Co należy zrobić:
Proszę zwrócić każdy wiersz rekordów zawierający słowo „WordPress”, z uwzględnieniem wielkości liter.

Przekazane informacje:
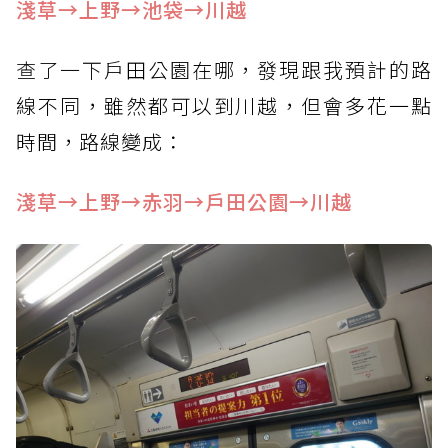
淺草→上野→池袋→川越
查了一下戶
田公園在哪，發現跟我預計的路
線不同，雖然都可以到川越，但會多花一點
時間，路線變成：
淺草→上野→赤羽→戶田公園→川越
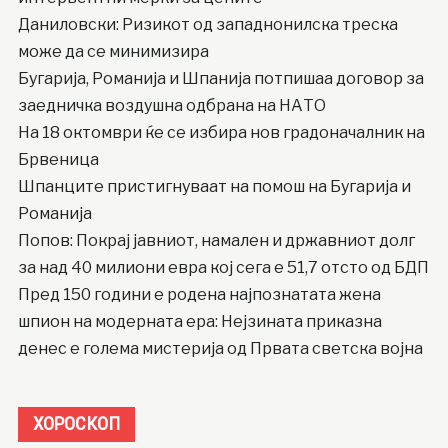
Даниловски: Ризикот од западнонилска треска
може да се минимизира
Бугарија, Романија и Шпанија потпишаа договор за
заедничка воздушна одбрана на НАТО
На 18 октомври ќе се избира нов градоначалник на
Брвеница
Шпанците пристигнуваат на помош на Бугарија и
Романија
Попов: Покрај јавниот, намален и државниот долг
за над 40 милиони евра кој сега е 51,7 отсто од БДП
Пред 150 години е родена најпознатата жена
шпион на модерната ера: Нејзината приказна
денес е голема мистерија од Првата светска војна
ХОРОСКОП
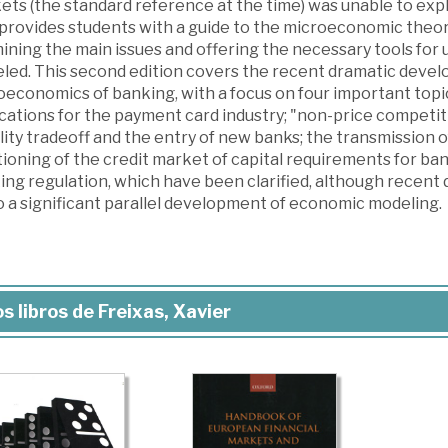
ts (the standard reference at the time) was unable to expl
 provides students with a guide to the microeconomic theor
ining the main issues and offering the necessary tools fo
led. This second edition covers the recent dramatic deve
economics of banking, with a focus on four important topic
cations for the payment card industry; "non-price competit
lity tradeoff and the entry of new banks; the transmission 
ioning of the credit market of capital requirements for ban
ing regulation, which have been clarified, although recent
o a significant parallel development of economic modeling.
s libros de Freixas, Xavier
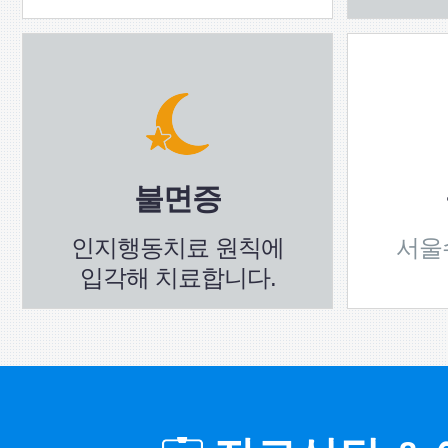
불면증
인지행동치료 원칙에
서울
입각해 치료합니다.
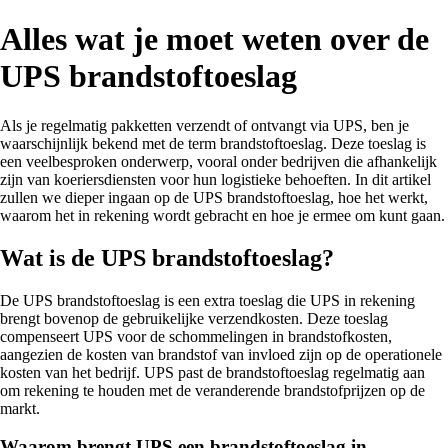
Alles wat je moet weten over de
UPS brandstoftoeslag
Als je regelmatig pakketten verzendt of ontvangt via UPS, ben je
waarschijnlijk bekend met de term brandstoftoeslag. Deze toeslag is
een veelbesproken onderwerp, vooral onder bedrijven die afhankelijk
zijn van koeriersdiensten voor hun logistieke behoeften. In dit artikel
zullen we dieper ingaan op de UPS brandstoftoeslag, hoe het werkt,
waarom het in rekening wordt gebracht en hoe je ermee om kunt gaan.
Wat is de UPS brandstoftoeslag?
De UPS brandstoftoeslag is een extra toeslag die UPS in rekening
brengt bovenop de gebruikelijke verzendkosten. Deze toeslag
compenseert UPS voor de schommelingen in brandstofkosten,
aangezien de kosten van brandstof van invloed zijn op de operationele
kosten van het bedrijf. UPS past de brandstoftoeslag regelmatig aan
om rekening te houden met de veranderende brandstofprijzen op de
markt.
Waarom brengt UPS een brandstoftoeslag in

* * *

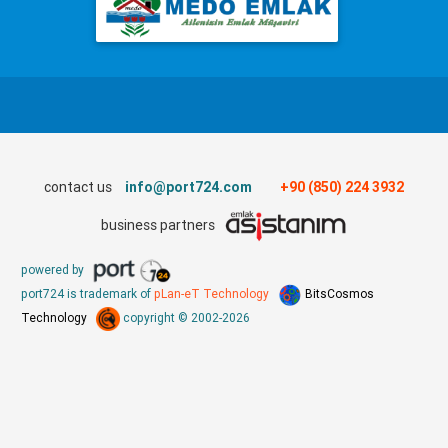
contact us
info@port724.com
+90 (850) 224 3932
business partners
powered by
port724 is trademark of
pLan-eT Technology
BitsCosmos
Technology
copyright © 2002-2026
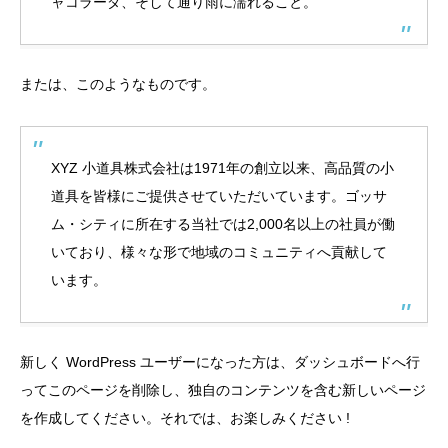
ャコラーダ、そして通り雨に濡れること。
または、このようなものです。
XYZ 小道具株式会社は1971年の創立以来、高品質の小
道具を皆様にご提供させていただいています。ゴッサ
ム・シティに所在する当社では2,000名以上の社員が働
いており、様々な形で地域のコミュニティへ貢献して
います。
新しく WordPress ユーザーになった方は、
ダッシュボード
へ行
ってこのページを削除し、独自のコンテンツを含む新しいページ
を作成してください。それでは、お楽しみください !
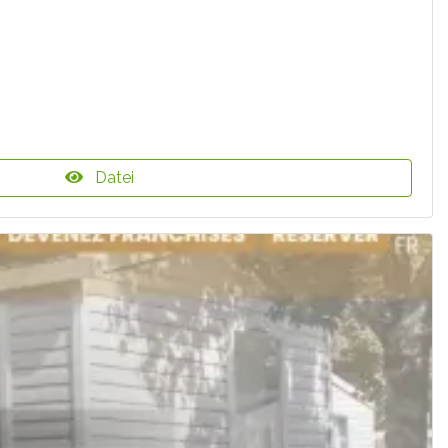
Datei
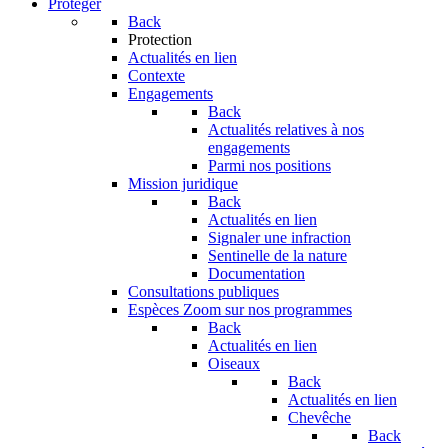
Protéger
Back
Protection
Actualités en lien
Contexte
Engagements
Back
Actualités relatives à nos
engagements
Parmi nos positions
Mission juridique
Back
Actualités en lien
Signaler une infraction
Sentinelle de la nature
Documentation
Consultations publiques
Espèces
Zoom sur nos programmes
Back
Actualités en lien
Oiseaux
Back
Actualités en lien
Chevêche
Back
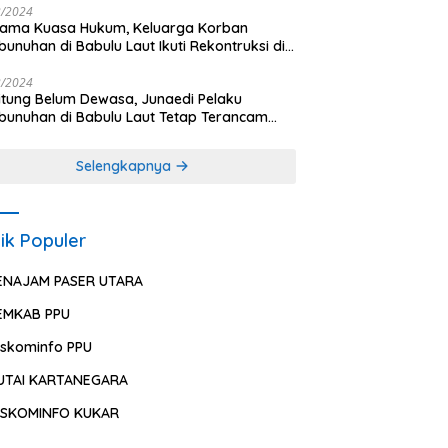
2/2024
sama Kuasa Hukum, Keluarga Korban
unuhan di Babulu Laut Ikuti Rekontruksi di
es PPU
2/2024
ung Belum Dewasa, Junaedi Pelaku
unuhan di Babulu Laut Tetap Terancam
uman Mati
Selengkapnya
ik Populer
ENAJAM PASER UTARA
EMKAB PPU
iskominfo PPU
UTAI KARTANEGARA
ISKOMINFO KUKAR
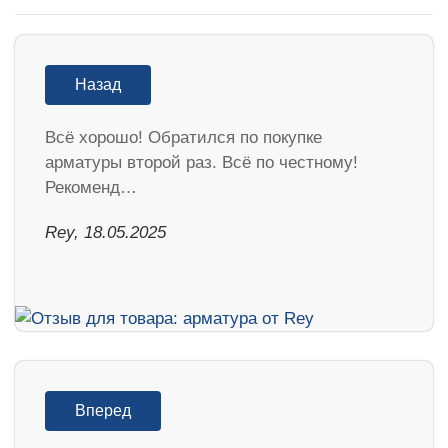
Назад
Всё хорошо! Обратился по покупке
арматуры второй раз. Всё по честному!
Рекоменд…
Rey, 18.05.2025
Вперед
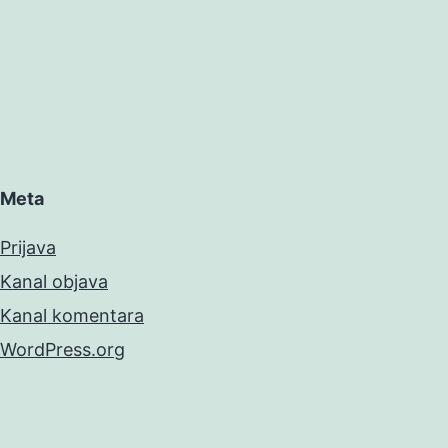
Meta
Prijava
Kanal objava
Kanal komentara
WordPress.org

Odpowiedź poniżej:
新しく WordPress ユーザーになった方は、
WordPress.org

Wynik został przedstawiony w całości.